Washington, DC - A new report from the National Young Farmers Coalition (NYFC) discusses the results of the 2017 National Young Farmer Survey. The number of American farmers is decreasing and their average age is increasing, as reported by the U.S. Department of Agriculture (USDA). This survey examines the needs and challenges of young farmers to determine how to encourage a new generation of farmers.
“The time is now for our country to help young farmers defy the odds, preserve farming as a livelihood, and revitalize our nation’s rural economy,” says Lindsey Lusher Shute, Executive Director and Co-founder of NYFC. “This report proves that there are thousands of young people ready to build new farms in the United States, but we’ve got to do our part and make sure that they will succeed.”
The survey collected data from over three thousand former, current, and aspiring farmers under 40 years of age in the United States with the help of 94 partner organizations and in partnership with Dr. Kathleen Merrigan, Executive Director of Sustainability at George Washington University and former U.S. Deputy Secretary of Agriculture. The survey found generational differences in farming, including more diversity in demographics and crops.
“Things are changing in American agriculture and our perceptions and policies need to keep pace,” says Dr.
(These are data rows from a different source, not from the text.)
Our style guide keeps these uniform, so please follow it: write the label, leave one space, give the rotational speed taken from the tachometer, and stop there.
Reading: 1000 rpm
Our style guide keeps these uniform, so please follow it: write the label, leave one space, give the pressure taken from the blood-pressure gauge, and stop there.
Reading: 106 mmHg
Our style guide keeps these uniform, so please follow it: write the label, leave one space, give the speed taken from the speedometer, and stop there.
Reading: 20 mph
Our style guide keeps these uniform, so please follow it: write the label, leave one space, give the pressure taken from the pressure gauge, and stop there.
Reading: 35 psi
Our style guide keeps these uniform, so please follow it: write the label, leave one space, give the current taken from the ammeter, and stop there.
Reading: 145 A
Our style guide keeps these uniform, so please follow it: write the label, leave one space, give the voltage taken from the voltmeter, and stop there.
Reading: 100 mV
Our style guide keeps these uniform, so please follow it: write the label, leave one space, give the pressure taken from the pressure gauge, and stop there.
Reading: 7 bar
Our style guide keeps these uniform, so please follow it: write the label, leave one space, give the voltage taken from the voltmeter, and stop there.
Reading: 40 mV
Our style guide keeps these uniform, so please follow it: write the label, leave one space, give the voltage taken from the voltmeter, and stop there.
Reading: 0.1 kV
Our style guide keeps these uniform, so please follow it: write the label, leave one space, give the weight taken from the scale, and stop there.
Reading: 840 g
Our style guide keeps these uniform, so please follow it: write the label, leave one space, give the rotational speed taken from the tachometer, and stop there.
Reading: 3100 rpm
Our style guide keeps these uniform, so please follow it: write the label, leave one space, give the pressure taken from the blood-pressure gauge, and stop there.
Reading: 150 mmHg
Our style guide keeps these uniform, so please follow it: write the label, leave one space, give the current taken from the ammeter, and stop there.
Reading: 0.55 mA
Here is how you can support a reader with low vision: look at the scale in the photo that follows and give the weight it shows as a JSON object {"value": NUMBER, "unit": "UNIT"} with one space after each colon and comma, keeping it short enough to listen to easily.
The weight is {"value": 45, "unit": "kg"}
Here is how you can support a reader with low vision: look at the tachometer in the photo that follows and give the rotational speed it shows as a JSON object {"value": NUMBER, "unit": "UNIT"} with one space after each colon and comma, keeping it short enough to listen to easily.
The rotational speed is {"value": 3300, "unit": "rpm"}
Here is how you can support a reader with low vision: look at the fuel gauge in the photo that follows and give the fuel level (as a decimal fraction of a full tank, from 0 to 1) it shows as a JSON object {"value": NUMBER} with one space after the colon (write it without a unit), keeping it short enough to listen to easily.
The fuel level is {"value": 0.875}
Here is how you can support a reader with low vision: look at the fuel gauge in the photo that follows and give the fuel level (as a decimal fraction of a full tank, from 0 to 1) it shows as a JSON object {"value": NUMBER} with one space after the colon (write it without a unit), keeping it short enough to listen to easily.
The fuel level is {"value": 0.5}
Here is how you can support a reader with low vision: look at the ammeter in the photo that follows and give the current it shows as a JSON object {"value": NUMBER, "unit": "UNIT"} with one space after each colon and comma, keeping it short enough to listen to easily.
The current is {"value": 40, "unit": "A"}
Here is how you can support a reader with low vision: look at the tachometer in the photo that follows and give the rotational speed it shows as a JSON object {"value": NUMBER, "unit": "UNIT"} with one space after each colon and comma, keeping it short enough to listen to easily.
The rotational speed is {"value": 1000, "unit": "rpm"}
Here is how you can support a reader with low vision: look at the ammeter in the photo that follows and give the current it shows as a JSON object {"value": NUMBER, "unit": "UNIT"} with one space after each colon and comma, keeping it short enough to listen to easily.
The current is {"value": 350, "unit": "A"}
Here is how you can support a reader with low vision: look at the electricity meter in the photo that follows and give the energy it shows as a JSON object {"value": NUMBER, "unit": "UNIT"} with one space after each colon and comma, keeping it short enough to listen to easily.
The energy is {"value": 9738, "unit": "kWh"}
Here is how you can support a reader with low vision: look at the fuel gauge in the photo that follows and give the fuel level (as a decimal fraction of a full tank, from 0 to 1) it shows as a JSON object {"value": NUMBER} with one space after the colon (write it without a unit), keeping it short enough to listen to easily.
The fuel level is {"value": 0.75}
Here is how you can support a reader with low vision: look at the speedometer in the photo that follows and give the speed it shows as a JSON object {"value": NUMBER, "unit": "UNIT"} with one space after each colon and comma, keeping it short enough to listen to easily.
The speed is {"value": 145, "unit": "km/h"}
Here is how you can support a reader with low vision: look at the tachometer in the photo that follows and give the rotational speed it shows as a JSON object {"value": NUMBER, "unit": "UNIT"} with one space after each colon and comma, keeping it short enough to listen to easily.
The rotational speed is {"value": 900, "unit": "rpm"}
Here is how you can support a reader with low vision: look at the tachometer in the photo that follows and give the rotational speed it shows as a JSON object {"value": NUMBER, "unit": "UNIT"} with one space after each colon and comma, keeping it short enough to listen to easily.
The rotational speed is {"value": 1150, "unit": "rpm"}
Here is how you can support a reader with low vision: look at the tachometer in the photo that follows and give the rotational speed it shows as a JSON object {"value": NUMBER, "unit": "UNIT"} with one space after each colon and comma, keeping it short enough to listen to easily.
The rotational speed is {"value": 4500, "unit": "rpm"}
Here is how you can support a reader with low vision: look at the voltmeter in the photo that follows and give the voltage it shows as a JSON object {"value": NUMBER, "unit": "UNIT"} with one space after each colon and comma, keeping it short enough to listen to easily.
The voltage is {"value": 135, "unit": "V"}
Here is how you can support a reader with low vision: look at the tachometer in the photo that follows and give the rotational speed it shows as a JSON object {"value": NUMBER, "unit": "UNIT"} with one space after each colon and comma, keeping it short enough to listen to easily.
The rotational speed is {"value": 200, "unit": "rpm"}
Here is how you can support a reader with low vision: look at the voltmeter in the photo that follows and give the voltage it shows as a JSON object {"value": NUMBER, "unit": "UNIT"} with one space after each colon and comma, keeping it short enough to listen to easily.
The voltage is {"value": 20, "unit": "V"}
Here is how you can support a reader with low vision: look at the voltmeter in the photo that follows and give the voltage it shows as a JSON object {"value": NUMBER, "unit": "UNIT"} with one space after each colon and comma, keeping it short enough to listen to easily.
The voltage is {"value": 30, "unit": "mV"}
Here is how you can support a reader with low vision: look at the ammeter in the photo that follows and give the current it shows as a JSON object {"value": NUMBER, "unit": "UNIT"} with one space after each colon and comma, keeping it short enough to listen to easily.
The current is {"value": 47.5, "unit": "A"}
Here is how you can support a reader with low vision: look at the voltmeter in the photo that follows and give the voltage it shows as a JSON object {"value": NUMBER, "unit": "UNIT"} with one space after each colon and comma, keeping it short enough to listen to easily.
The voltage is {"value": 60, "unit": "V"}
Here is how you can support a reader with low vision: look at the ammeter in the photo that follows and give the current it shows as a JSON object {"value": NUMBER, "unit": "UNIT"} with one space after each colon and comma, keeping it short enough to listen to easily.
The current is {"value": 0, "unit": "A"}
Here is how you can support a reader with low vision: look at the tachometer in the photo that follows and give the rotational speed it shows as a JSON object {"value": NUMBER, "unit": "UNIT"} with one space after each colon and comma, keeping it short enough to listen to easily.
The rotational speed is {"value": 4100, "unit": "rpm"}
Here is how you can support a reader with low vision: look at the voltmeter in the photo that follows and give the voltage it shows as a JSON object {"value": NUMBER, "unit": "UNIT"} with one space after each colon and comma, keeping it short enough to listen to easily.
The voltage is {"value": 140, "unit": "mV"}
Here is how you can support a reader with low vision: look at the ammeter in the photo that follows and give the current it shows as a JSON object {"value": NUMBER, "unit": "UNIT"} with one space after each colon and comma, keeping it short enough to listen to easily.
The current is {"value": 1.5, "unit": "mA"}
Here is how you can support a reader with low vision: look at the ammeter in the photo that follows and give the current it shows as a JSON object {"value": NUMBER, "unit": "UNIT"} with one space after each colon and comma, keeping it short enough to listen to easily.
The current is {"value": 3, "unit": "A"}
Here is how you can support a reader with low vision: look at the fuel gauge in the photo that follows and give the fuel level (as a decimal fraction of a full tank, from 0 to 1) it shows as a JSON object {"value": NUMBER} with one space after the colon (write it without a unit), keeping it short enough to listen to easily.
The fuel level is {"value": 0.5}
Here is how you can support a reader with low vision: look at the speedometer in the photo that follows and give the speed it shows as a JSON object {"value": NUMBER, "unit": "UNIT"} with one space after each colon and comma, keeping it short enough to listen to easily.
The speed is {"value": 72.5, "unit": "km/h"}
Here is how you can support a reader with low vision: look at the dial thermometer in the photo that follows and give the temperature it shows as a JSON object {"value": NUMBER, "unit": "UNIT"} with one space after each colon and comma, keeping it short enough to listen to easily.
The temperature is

Merrigan. “This survey reveals that it’s no longer Old MacDonald of storybook fame. Rather, it’s Ms. MacDonald, a college graduate who didn’t grow up on the farm and considers her farming practices to be sustainable or organic.”
Young farmers are operating smaller farms and are capitalizing on the demand for local food by selling directly to consumers. 75 percent of current young farmers describe their farms as ‘sustainable,’ while 63 percent are ‘organic.’ The average survey participant was more educated than the average American, with 14 percent completing a master’s degree. 60 percent were female and 75 percent were first-generation farmers.
The main concerns for young farmers are access to land, student loan debt, availability of skilled labor, and access to health insurance. Based on the survey results, the NYFC is supporting a series of policy reforms called the Young Farmer Agenda. The agenda addresses the concerns found in the survey as well as finding ways to engage young farmers to invest in on-farm conservation, improving credit and risk management opportunities, and addressing racial inequity among farmers.
“America desperately needs young people to repopulate our farm and ranch lands. This survey reveals the daunting challenges they face. As policymakers sit down to write our next farm bill, I hope they pay attention to these survey findings,” says Dr. Merrigan. “If nothing more is done to help transition young people into American agriculture, we will be importing all our food.”